We forecast that U.S. coal generation will decrease by 9.3% between 2025 and 2027 (68 BkWh) in our February STEO. In the high demand growth scenario, coal generation nationwide decreases by 5.0% (37 BkWh) over the next two years. In the Mid-Atlantic (PJM), Midwest (MISO), and Southeast (SERC) regions, coal accounts for more than half the additional increase in electricity generation in the high demand growth scenario because coal-fired plants have existing spare capacity.
Effect of higher load on wholesale electricity prices
Our assumption of higher electricity demand than we forecast in the February STEO would result in higher forecast average wholesale electricity prices. The effect would be relatively minor in 2026 given the ramp up time of the increasing load in the high demand scenario, but the effect is more evident in 2027, as higher demand in this scenario increases the utilization of existing generating capacity. The effect of higher demand would be most pronounced in Texas (ERCOT) where the 2027 wholesale price would be $37 per megawatthour (MWh) higher than forecast in the February STEO. Excluding ERCOT, the average 2027 wholesale price across the other major hubs covered in the STEO would be $2.10/MWh higher in the high demand growth scenario compared with the February STEO forecast average of $48/MWh.
The increase in wholesale prices in the high demand growth scenario relative to the February STEO was most evident in ERCOT, where the 2027 price averaged $37/MWh (79%) higher than the February STEO forecast price.

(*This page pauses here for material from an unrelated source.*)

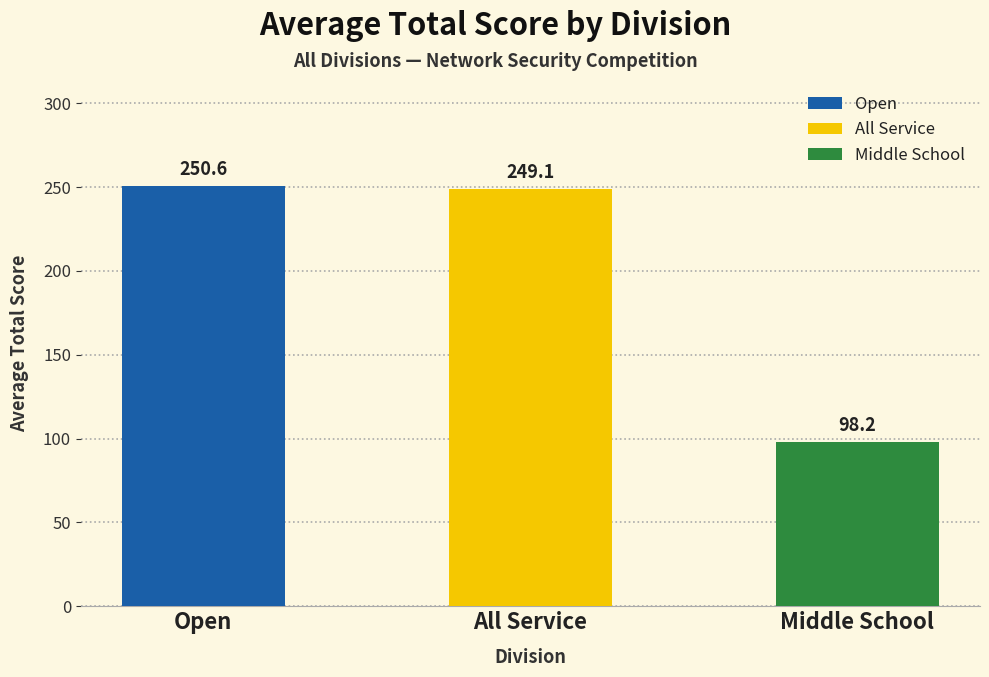

Rank the categories by value from lowest to highest.

Middle School, All Service, Open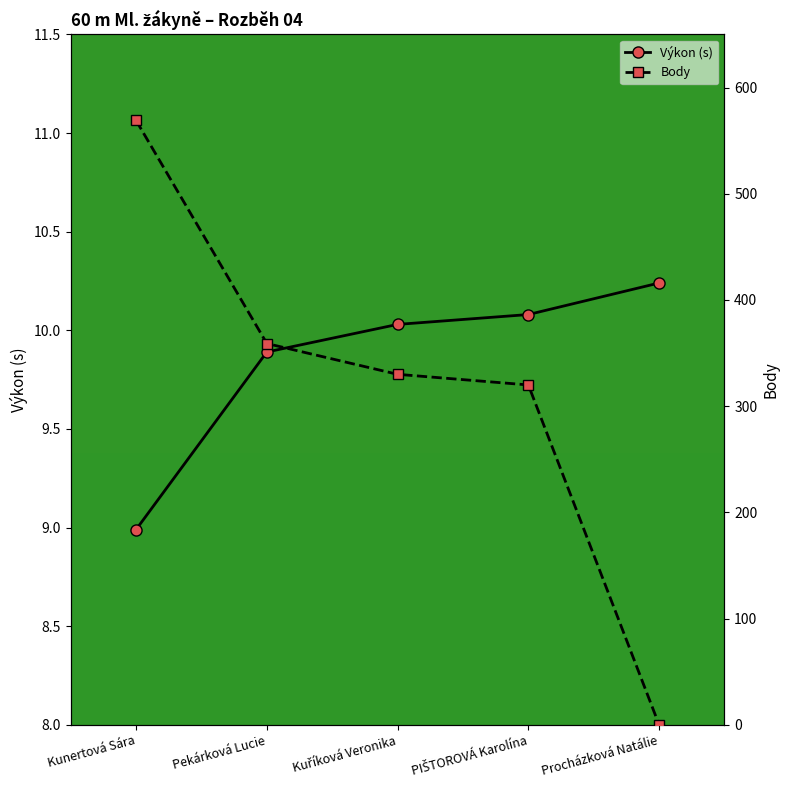

At which label does Body reach its peak?

Kunertová Sára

Modeled ERCOT hourly prices in the high demand growth scenario were particularly high during the late summer months when wind generation typically reaches a seasonal low. At the same time, electricity demand tends to reach its seasonal peak. When this occurs, ERCOT needs to rely on the most expensive generators to fulfill demand.
ERCOT’s grid is isolated and has limited connections to the main Eastern and Western grids. This inability to draw from electricity supply in neighboring regions makes the price response to higher demand more acute.
For the Mid-Atlantic (PJM), the second-largest load growth region in our high electricity demand growth scenario, the annual average price increase is more limited than in ERCOT because PJM is interconnected with other regions in the eastern United States and has access to more coal and natural gas generating capacity. We estimate that the modeled PJM wholesale price in 2027 in the high demand growth scenario would be $2.60/MWh (4%) higher than the forecast February STEO price.
In regions that historically have had higher electricity prices, like New England and New York ISO, we expect an additional $3.00/MWh (5%) average wholesale electricity price increase in the high demand growth scenario compared with the February STEO.
For California and the Southwest region, we project an additional $1.30/MWh (4%) increase in annual average electricity price compared with the February STEO forecast. We expect natural gas to support the additional load growth while renewable power capacity and generation remain unchanged.